*** Opening of READING PASSAGE ***

During the joint Senate-NASA presentation in September 2011, it was stated that the SLS program has a projected development cost of $18 billion through 2017, with $10B for the SLS rocket, $6B for the Orion Multi-Purpose Crew Vehicle and $2B for upgrades to the launch pad and other facilities at Kennedy Space Center.[21] These costs and schedule are considered optimistic by Booz Allen Hamilton, which conducted an independent cost assessment for NASA.[22] An unofficial NASA document estimated the cost of the program through 2025 to total at least $41B for four 70 metric ton launches (1 unmanned in 2017, 3 manned starting in 2021),[23] with the 130 metric ton version ready no earlier than 2030.[24] HEFT estimate Block 0 unit cost at $1.6 billion.[25]

Criticism edit

Criticism of SLS falls in several areas including claims of cannibalization from other areas of the space program. The Space Access Society, Space Frontier Foundation and the Planetary Society called for cancellation arguing that SLS will consume the funds for other projects from the NASA budget and will not reduce per pound launch costs.[26][27][28] Some estimates the cost per pound to LEO at $8,500.[29] Rep. Dana Rohrabacher and other added that instead a propellant depot should be developed and the Commercial Crew Development program accelerated[30][31][32][33][26] Two studies, one not publicly released from NASA,[34][35] and another from Georgia Tech show it as a possible cheaper alternative.[36][37]

Others suggest it will cost less to use an existing rocket (Atlas V, Delta IV, Falcon 9) or proposed derivative (Falcon Heavy), with on-orbit assembly and refuelling as needed, rather than develop a new launch vehicle for space exploration without competition for the whole design.[38][39][40][41][42] Mars Society founder suggested that a heavy lift vehicle should be developed for $5 billion on fixed-price request for proposals,[43] and SpaceX CEO said his company could build one for $2.5 billion.[44][45]

The Augustine commission also proposed option 5b, a commercial 75 metric ton launcher with lower operating costs, and noted than a 40 to 60 metric ton launcher can support exploration.[46]

Congressman Tom McClintock and other groups argue that the Congressional mandates forcing NASA to use Space Shuttle components for SLS amounts to a de-facto non-competitive, single source requirement assuring contracts to existing shuttle suppliers, and calling the Government Accountability Office (GAO) to investigate possible violations of the Competition in Contracting Act (CICA).[47][48][27]

The Competitive Space Task Force, in September 2011, said that the new government launcher directly violates NASA’s charter, the Space Act, and the 1998 Commercial Space Act requirements for NASA to pursue the "fullest possible engagement of commercial providers" and to "seek and encourage, to the maximum extent possible, the fullest commercial use of space".[26]

Proposed missions and schedule edit

SLS launch animation

Some of the 14 currently proposed Design Reference Missions include:[49][50][51][18][19][52]

  • ISS Back-Up Crew Delivery – a single launch mission of up to four astronauts via a Block 1 SLS/Orion-MPCV without an Interim Cryogenic Propulsion Stage (iCPS) to the ISS if the Commercial Crew Development program does not come to fruition. This potential mission mandated by the NASA Authorization Act of 2010 is deemed undesirable since the 70mt SLS and BEO Orion would be overpriced and overpowered for said mission requirements. Its current description is “delivers crew members and cargo to ISS if other vehicles are unable to perform that function. Mission length 216 mission days. 6 crewed days. Up to 210 days at the ISS.”

*** Close of READING PASSAGE ***

PROMPT: According to the passage on the Space Launch System, how much did the SpaceX CEO say his company could build a heavy lift vehicle for?

*** Opening of RECORDED DATA ***

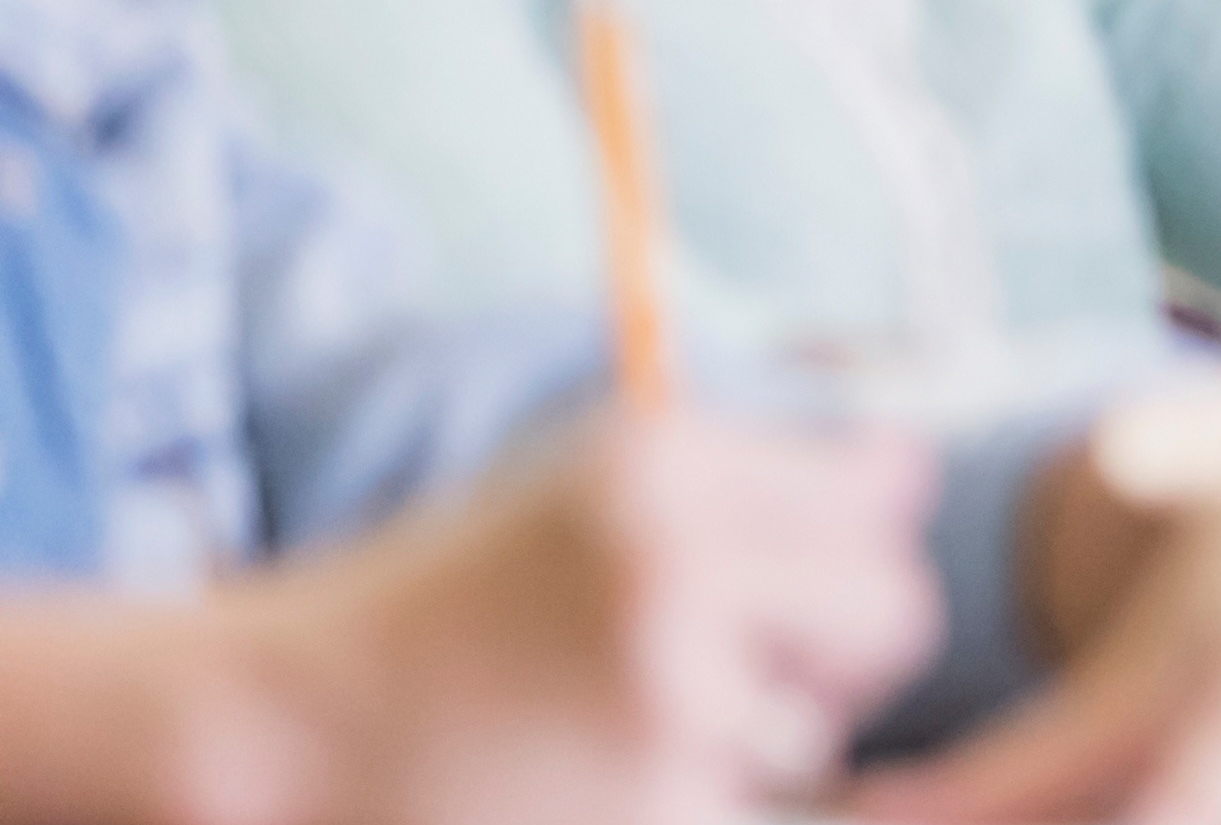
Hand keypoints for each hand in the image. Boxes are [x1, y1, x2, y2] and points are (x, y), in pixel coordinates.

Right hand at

*** Close of RECORDED DATA ***

SOLUTION FOR THIS TASK: $2.5 billion.